WHAT NEEDS TO BE DONE
The output is a word-for-word repeat of the listing below, free of images.

STORED DATA

-- Opening Marker --

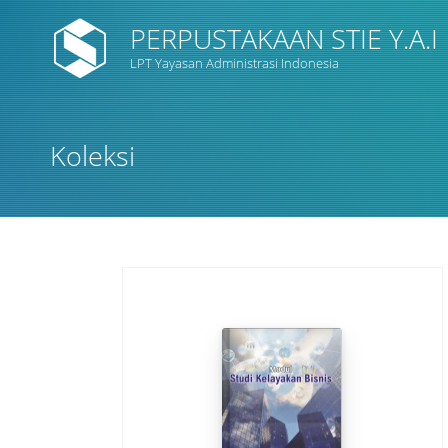
PERPUSTAKAAN STIE Y.A.I
LPT Yayasan Administrasi Indonesia
Judul
Koleksi
Subyek
Tipe Koleksi
GMD
Pencarian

-- Closing Marker --

TASK OUTPUT
PERPUSTAKAAN STIE Y.A.I
LPT Yayasan Administrasi Indonesia
Judul
Koleksi
Subyek
Tipe Koleksi
GMD
Pencarian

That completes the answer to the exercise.